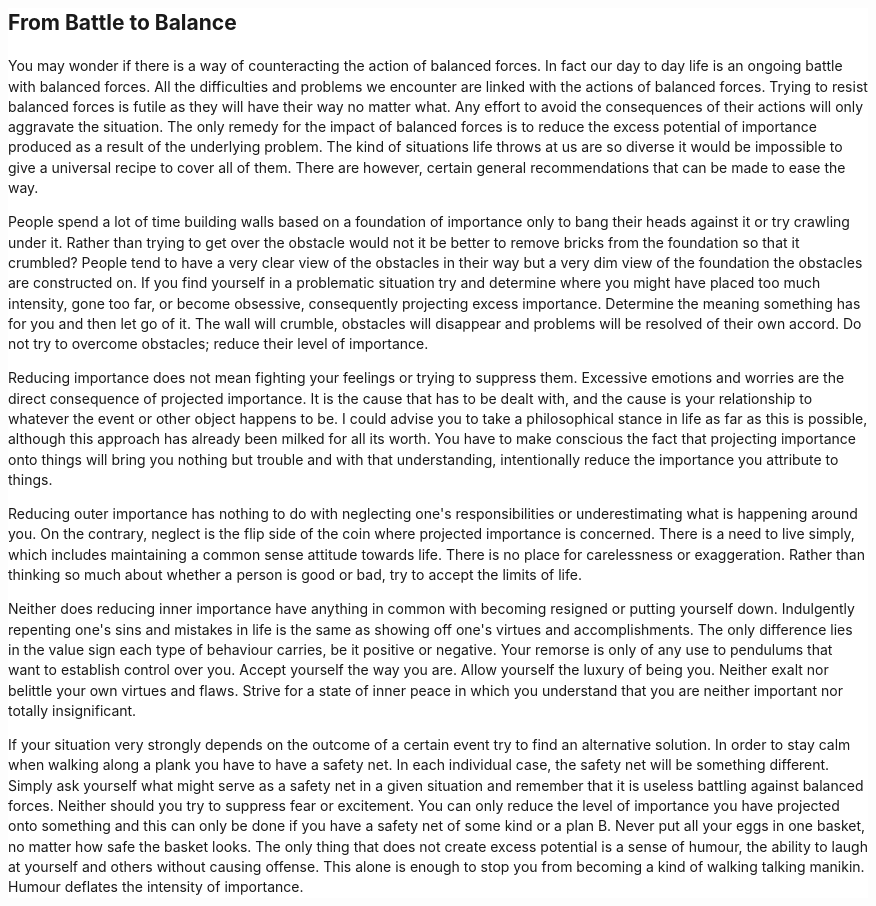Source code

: ## From Battle to Balance

You may wonder if there is a way of counteracting the action of balanced forces. In fact our day to day life is an ongoing battle with balanced forces. All the difficulties and problems we encounter are linked with the actions of balanced forces. Trying to resist balanced forces is futile as they will have their way no matter what. Any effort to avoid the consequences of their actions will only aggravate the situation. The only remedy for the impact of balanced forces is to reduce the excess potential of importance produced as a result of the underlying problem. The kind of situations life throws at us are so diverse it would be impossible to give a universal recipe to cover all of them. There are however, certain general recommendations that can be made to ease the way.

People spend a lot of time building walls based on a foundation of importance only to bang their heads against it or try crawling under it. Rather than trying to get over the obstacle would not it be better to remove bricks from the foundation so that it crumbled? People tend to have a very clear view of the obstacles in their way but a very dim view of the foundation the obstacles are constructed on. If you find yourself in a problematic situation try and determine where you might have placed too much intensity, gone too far, or become obsessive, consequently projecting excess importance. Determine the meaning something has for you and then let go of it. The wall will crumble, obstacles will disappear and problems will be resolved of their own accord. Do not try to overcome obstacles; reduce their level of importance.

Reducing importance does not mean fighting your feelings or trying to suppress them. Excessive emotions and worries are the direct consequence of projected importance. It is the cause that has to be dealt with, and the cause is your relationship to whatever the event or other object happens to be. I could advise you to take a philosophical stance in life as far as this is possible, although this approach has already been milked for all its worth. You have to make conscious the fact that projecting importance onto things will bring you nothing but trouble and with that understanding, intentionally reduce the importance you attribute to things.

Reducing outer importance has nothing to do with neglecting one's responsibilities or underestimating what is happening around you. On the contrary, neglect is the flip side of the coin where projected importance is concerned. There is a need to live simply, which includes maintaining a common sense attitude towards life. There is no place for carelessness or exaggeration. Rather than thinking so much about whether a person is good or bad, try to accept the limits of life.

Neither does reducing inner importance have anything in common with becoming resigned or putting yourself down. Indulgently repenting one's sins and mistakes in life is the same as showing off one's virtues and accomplishments. The only difference lies in the value sign each type of behaviour carries, be it positive or negative. Your remorse is only of any use to pendulums that want to establish control over you. Accept yourself the way you are. Allow yourself the luxury of being you. Neither exalt nor belittle your own virtues and flaws. Strive for a state of inner peace in which you understand that you are neither important nor totally insignificant.

If your situation very strongly depends on the outcome of a certain event try to find an alternative solution. In order to stay calm when walking along a plank you have to have a safety net. In each individual case, the safety net will be something different. Simply ask yourself what might serve as a safety net in a given situation and remember that it is useless battling against balanced forces. Neither should you try to suppress fear or excitement. You can only reduce the level of importance you have projected onto something and this can only be done if you have a safety net of some kind or a plan B. Never put all your eggs in one basket, no matter how safe the basket looks. The only thing that does not create excess potential is a sense of humour, the ability to laugh at yourself and others without causing offense. This alone is enough to stop you from becoming a kind of walking talking manikin. Humour deflates the intensity of importance.
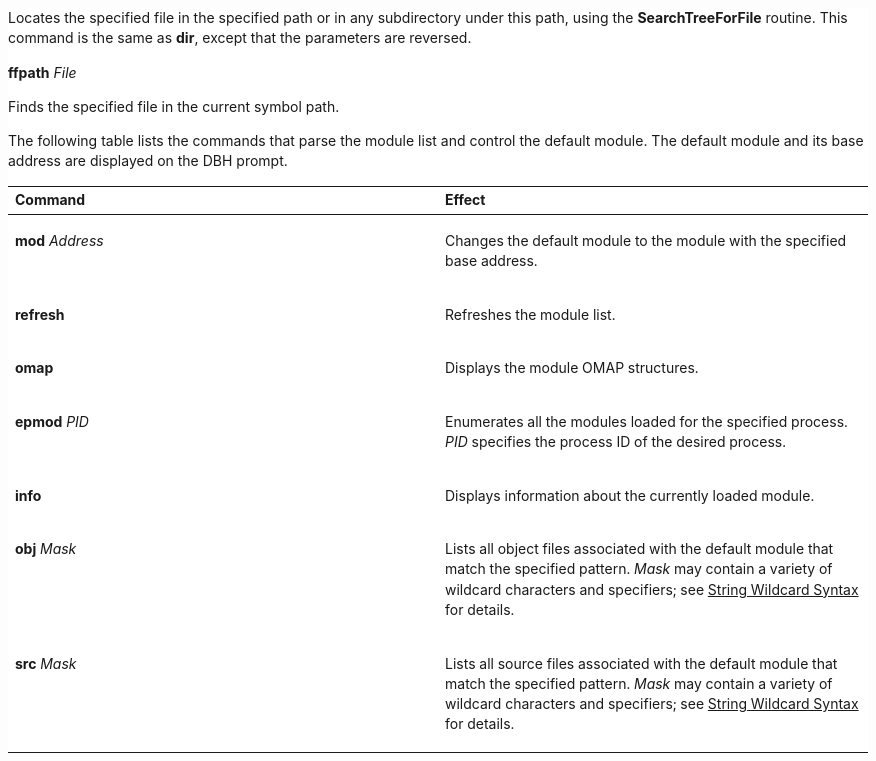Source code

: <td align="left"><p>Locates the specified file in the specified path or in any subdirectory under this path, using the <strong>SearchTreeForFile</strong> routine. This command is the same as <strong>dir</strong>, except that the parameters are reversed.</p></td>
</tr>
<tr class="odd">
<td align="left"><p><strong>ffpath</strong> <em>File</em></p></td>
<td align="left"><p>Finds the specified file in the current symbol path.</p></td>
</tr>
</tbody>
</table>

 

The following table lists the commands that parse the module list and control the default module. The default module and its base address are displayed on the DBH prompt.

<table>
<colgroup>
<col width="50%" />
<col width="50%" />
</colgroup>
<thead>
<tr class="header">
<th align="left">Command</th>
<th align="left">Effect</th>
</tr>
</thead>
<tbody>
<tr class="odd">
<td align="left"><p><strong>mod</strong> <em>Address</em></p></td>
<td align="left"><p>Changes the default module to the module with the specified base address.</p></td>
</tr>
<tr class="even">
<td align="left"><p><strong>refresh</strong></p></td>
<td align="left"><p>Refreshes the module list.</p></td>
</tr>
<tr class="odd">
<td align="left"><p><strong>omap</strong></p></td>
<td align="left"><p>Displays the module OMAP structures.</p></td>
</tr>
<tr class="even">
<td align="left"><p><strong>epmod</strong> <em>PID</em></p></td>
<td align="left"><p>Enumerates all the modules loaded for the specified process. <em>PID</em> specifies the process ID of the desired process.</p></td>
</tr>
<tr class="odd">
<td align="left"><p><strong>info</strong></p></td>
<td align="left"><p>Displays information about the currently loaded module.</p></td>
</tr>
<tr class="even">
<td align="left"><p><strong>obj</strong> <em>Mask</em></p></td>
<td align="left"><p>Lists all object files associated with the default module that match the specified pattern. <em>Mask</em> may contain a variety of wildcard characters and specifiers; see <a href="string-wildcard-syntax.md" data-raw-source="[String Wildcard Syntax](string-wildcard-syntax.md)">String Wildcard Syntax</a> for details.</p></td>
</tr>
<tr class="odd">
<td align="left"><p><strong>src</strong> <em>Mask</em></p></td>
<td align="left"><p>Lists all source files associated with the default module that match the specified pattern. <em>Mask</em> may contain a variety of wildcard characters and specifiers; see <a href="string-wildcard-syntax.md" data-raw-source="[String Wildcard Syntax](string-wildcard-syntax.md)">String Wildcard Syntax</a> for details.</p></td>
</tr>
<tr class="even">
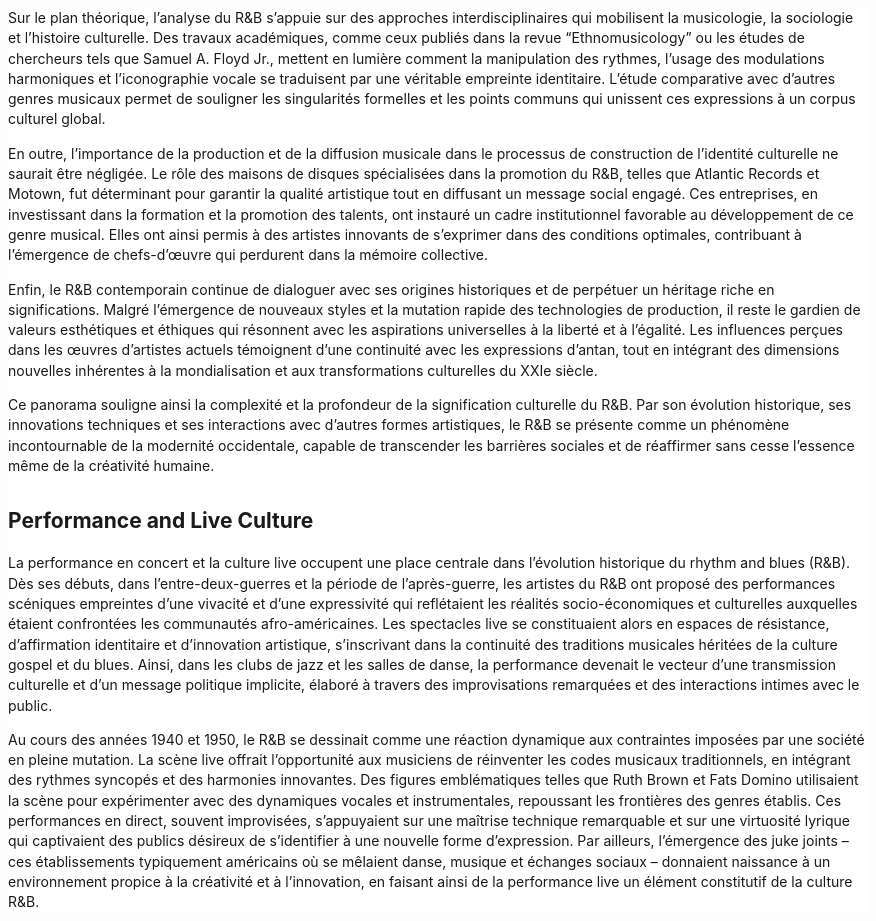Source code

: Sur le plan théorique, l’analyse du R&B s’appuie sur des approches interdisciplinaires qui
mobilisent la musicologie, la sociologie et l’histoire culturelle. Des travaux académiques, comme
ceux publiés dans la revue “Ethnomusicology” ou les études de chercheurs tels que Samuel A. Floyd
Jr., mettent en lumière comment la manipulation des rythmes, l’usage des modulations harmoniques et
l’iconographie vocale se traduisent par une véritable empreinte identitaire. L’étude comparative
avec d’autres genres musicaux permet de souligner les singularités formelles et les points communs
qui unissent ces expressions à un corpus culturel global.

En outre, l’importance de la production et de la diffusion musicale dans le processus de
construction de l’identité culturelle ne saurait être négligée. Le rôle des maisons de disques
spécialisées dans la promotion du R&B, telles que Atlantic Records et Motown, fut déterminant pour
garantir la qualité artistique tout en diffusant un message social engagé. Ces entreprises, en
investissant dans la formation et la promotion des talents, ont instauré un cadre institutionnel
favorable au développement de ce genre musical. Elles ont ainsi permis à des artistes innovants de
s’exprimer dans des conditions optimales, contribuant à l’émergence de chefs-d’œuvre qui perdurent
dans la mémoire collective.

Enfin, le R&B contemporain continue de dialoguer avec ses origines historiques et de perpétuer un
héritage riche en significations. Malgré l’émergence de nouveaux styles et la mutation rapide des
technologies de production, il reste le gardien de valeurs esthétiques et éthiques qui résonnent
avec les aspirations universelles à la liberté et à l’égalité. Les influences perçues dans les
œuvres d’artistes actuels témoignent d’une continuité avec les expressions d’antan, tout en
intégrant des dimensions nouvelles inhérentes à la mondialisation et aux transformations culturelles
du XXIe siècle.

Ce panorama souligne ainsi la complexité et la profondeur de la signification culturelle du R&B. Par
son évolution historique, ses innovations techniques et ses interactions avec d’autres formes
artistiques, le R&B se présente comme un phénomène incontournable de la modernité occidentale,
capable de transcender les barrières sociales et de réaffirmer sans cesse l’essence même de la
créativité humaine.

## Performance and Live Culture

La performance en concert et la culture live occupent une place centrale dans l’évolution historique
du rhythm and blues (R&B). Dès ses débuts, dans l’entre-deux-guerres et la période de
l’après-guerre, les artistes du R&B ont proposé des performances scéniques empreintes d’une vivacité
et d’une expressivité qui reflétaient les réalités socio-économiques et culturelles auxquelles
étaient confrontées les communautés afro-américaines. Les spectacles live se constituaient alors en
espaces de résistance, d’affirmation identitaire et d’innovation artistique, s’inscrivant dans la
continuité des traditions musicales héritées de la culture gospel et du blues. Ainsi, dans les clubs
de jazz et les salles de danse, la performance devenait le vecteur d’une transmission culturelle et
d’un message politique implicite, élaboré à travers des improvisations remarquées et des
interactions intimes avec le public.

Au cours des années 1940 et 1950, le R&B se dessinait comme une réaction dynamique aux contraintes
imposées par une société en pleine mutation. La scène live offrait l’opportunité aux musiciens de
réinventer les codes musicaux traditionnels, en intégrant des rythmes syncopés et des harmonies
innovantes. Des figures emblématiques telles que Ruth Brown et Fats Domino utilisaient la scène pour
expérimenter avec des dynamiques vocales et instrumentales, repoussant les frontières des genres
établis. Ces performances en direct, souvent improvisées, s’appuyaient sur une maîtrise technique
remarquable et sur une virtuosité lyrique qui captivaient des publics désireux de s’identifier à une
nouvelle forme d’expression. Par ailleurs, l’émergence des juke joints – ces établissements
typiquement américains où se mêlaient danse, musique et échanges sociaux – donnaient naissance à un
environnement propice à la créativité et à l’innovation, en faisant ainsi de la performance live un
élément constitutif de la culture R&B.
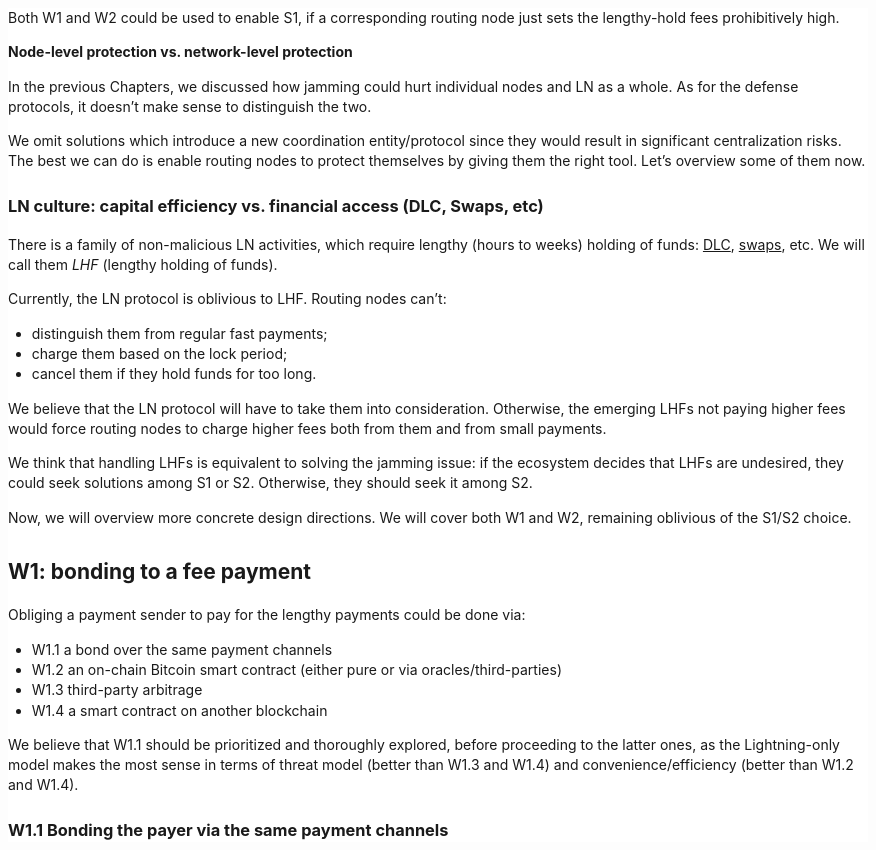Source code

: Both W1 and W2 could be used to enable S1, if a corresponding routing node just sets the lengthy-hold fees prohibitively high.

**Node-level protection vs. network-level protection**

In the previous Chapters, we discussed how jamming could hurt individual nodes and LN as a whole. As for the defense protocols, it doesn’t make sense to distinguish the two.

We omit solutions which introduce a new coordination entity/protocol since they would result in significant centralization risks. The best we can do is enable routing nodes to protect themselves by giving them the right tool. Let’s overview some of them now.


### **LN culture: capital efficiency vs. financial access (DLC, Swaps, etc)**

There is a family of non-malicious LN activities, which require lengthy (hours to weeks) holding of funds: [DLC](https://github.com/discreetlogcontracts/dlcspecs/), [swaps](https://github.com/ElementsProject/peerswap), etc. We will call them _LHF_ (lengthy holding of funds).

Currently, the LN protocol is oblivious to LHF. Routing nodes can’t:



* distinguish them from regular fast payments;
* charge them based on the lock period;
* cancel them if they hold funds for too long.

We believe that the LN protocol will have to take them into consideration. Otherwise, the emerging LHFs not paying higher fees would force routing nodes to charge higher fees both from them and from small payments.

We think that handling LHFs is equivalent to solving the jamming issue: if the ecosystem decides that LHFs are undesired, they could seek solutions among S1 or S2. Otherwise, they should seek it among S2.

Now, we will overview more concrete design directions. We will cover both W1 and W2, remaining oblivious of the S1/S2 choice.


## **W1: bonding to a fee payment**

Obliging a payment sender to pay for the lengthy payments could be done via:



* W1.1 a bond over the same payment channels
* W1.2 an on-chain Bitcoin smart contract (either pure or via oracles/third-parties)
* W1.3 third-party arbitrage
* W1.4 a smart contract on another blockchain

We believe that W1.1 should be prioritized and thoroughly explored, before proceeding to the latter ones, as the Lightning-only model makes the most sense in terms of threat model (better than W1.3 and W1.4) and convenience/efficiency (better than W1.2 and W1.4).


### **W1.1 Bonding the payer via the same payment channels**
== == ==
ASSIGNED TASK: Copy out everything from the line containing "There is a family" down to the line containing "## **W1: bonding to a fee payment**", keeping each line as it appears in the source code.

REPLY TO THE TASK:
There is a family of non-malicious LN activities, which require lengthy (hours to weeks) holding of funds: [DLC](https://github.com/discreetlogcontracts/dlcspecs/), [swaps](https://github.com/ElementsProject/peerswap), etc. We will call them _LHF_ (lengthy holding of funds).

Currently, the LN protocol is oblivious to LHF. Routing nodes can’t:



* distinguish them from regular fast payments;
* charge them based on the lock period;
* cancel them if they hold funds for too long.

We believe that the LN protocol will have to take them into consideration. Otherwise, the emerging LHFs not paying higher fees would force routing nodes to charge higher fees both from them and from small payments.

We think that handling LHFs is equivalent to solving the jamming issue: if the ecosystem decides that LHFs are undesired, they could seek solutions among S1 or S2. Otherwise, they should seek it among S2.

Now, we will overview more concrete design directions. We will cover both W1 and W2, remaining oblivious of the S1/S2 choice.


## **W1: bonding to a fee payment**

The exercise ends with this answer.